Any system that is designed to coordinate the resource network must address the following technical challenges:

Scalability:
The coordination system must be able to deal with very large networks: networks containing tens of thousands of resources are feasible using current technology, and their size is likely to grow dramatically.
Real-time responsiveness:
Tasks are assumed to have real-time properties (e.g., deadlines for completion) that impose limits on how long the coordination system has available to assign the task to appropriate resources. In general, the coordination system must balance time it spends coordinating against time resources spend actually accomplishing tasks. Similarly, it must balance its own use of resources such as CPU time and communication bandwidth against the use of these resources to accomplish tasks.
Robustness:
The coordination system should tolerate intermittent resource and communication failures. In particular, the coordination system must tolerate the failure of resources on which it itself depends. Clearly, if all of the resources fail, the coordination system will not be able to compensate, but partial resource failure should result in graceful degradation of the network's performance rather than total collapse.
Efficiency:
The coordination system should incur low resource consumption costs (e.g., low communication usage). In particular, when the load on the network is low, the coordination system should incur almost zero costs.
Effectiveness:
The effectiveness of the coordination system may be characterized in two regimes. (1) When the load on the network is low, the coordination system should ensure that every task is accomplished with high quality (e.g., each target is tracked accurately). (2) When the load on the network is high, the network may not be able to accomplish all of the tasks with high quality. Nevertheless, because each task is considered to be of high-value, the coordination system should strive to ensure that the resources perform as well as could be expected, taking into account the tasks' real-time constraints. In other words, it is worthwhile developing a coordination system that will perform better than, say, a simple heuristic system.

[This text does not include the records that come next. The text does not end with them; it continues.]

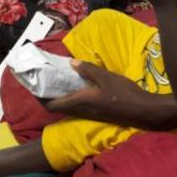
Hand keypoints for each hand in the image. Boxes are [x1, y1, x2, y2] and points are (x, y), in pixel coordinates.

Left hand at [45, 60, 175, 127]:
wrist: (144, 111)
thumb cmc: (124, 93)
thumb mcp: (106, 77)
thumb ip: (88, 70)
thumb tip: (71, 62)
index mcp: (80, 102)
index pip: (51, 105)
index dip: (38, 98)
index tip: (31, 86)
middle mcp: (82, 110)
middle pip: (57, 106)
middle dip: (47, 95)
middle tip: (42, 79)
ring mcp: (90, 113)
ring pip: (67, 106)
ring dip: (59, 96)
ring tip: (56, 79)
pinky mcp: (97, 112)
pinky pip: (77, 105)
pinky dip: (71, 96)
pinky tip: (76, 84)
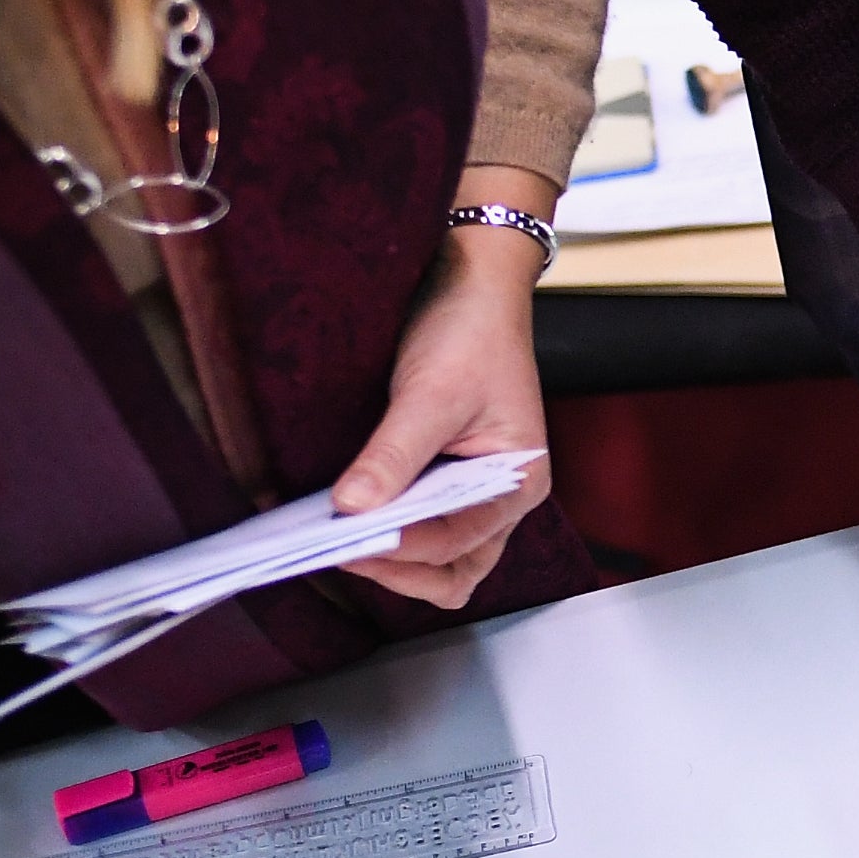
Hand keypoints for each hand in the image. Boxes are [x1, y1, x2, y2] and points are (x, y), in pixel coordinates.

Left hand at [335, 175, 555, 606]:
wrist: (475, 284)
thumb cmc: (472, 332)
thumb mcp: (431, 392)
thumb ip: (393, 455)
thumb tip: (352, 508)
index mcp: (518, 481)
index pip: (455, 542)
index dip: (400, 549)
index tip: (345, 543)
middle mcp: (503, 497)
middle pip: (455, 572)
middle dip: (401, 572)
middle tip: (340, 553)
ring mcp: (478, 492)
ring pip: (442, 562)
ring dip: (397, 564)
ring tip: (343, 545)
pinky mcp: (451, 479)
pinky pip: (426, 531)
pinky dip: (394, 538)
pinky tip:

Dynamic loads & phase transitions:
When a network is lightly loaded, it is expected that assigning the tasks to resources will be computationally easy (since there are lots of assignments which are satisfactory). When a network is over-loaded, determining that there is no way to assign all of the tasks may also be computationally easy, because the requirements imposed by tasks quickly reduce the search space of possible assignments.

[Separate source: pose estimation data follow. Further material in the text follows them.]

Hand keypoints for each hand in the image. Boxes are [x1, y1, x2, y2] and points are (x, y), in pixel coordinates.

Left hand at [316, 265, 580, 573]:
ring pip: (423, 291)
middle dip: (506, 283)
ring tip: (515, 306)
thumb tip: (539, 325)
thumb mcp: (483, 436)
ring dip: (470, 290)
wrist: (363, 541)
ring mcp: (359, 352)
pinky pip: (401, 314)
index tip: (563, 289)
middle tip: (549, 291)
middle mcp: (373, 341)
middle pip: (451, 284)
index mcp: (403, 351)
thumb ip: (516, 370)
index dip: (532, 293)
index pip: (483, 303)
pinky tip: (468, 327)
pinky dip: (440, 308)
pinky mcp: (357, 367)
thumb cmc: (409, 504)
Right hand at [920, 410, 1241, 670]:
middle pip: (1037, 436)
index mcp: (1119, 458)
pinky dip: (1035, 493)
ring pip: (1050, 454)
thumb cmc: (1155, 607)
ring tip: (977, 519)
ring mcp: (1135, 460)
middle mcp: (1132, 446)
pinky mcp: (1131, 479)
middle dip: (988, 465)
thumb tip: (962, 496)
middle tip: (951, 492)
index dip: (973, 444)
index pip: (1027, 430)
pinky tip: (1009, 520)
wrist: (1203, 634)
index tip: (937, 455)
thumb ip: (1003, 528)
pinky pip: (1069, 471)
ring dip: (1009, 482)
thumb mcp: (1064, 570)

In contrast, when the network is critically loaded, the computational costs may become much greater: if the load is just below critical, the number of ways to assign all of the tasks to resources is small and so finding one is difficult; if the load is just above critical, determining that the tasks' requirements are not met by any assignment may take a long time.

This peak in the computational complexity near some critical region is called a phase transition. The practical ramifications of the existence of phase transitions is that the coordination system must find ways to avoid the critical regions if it is to achieve real-time responsiveness as the load varies.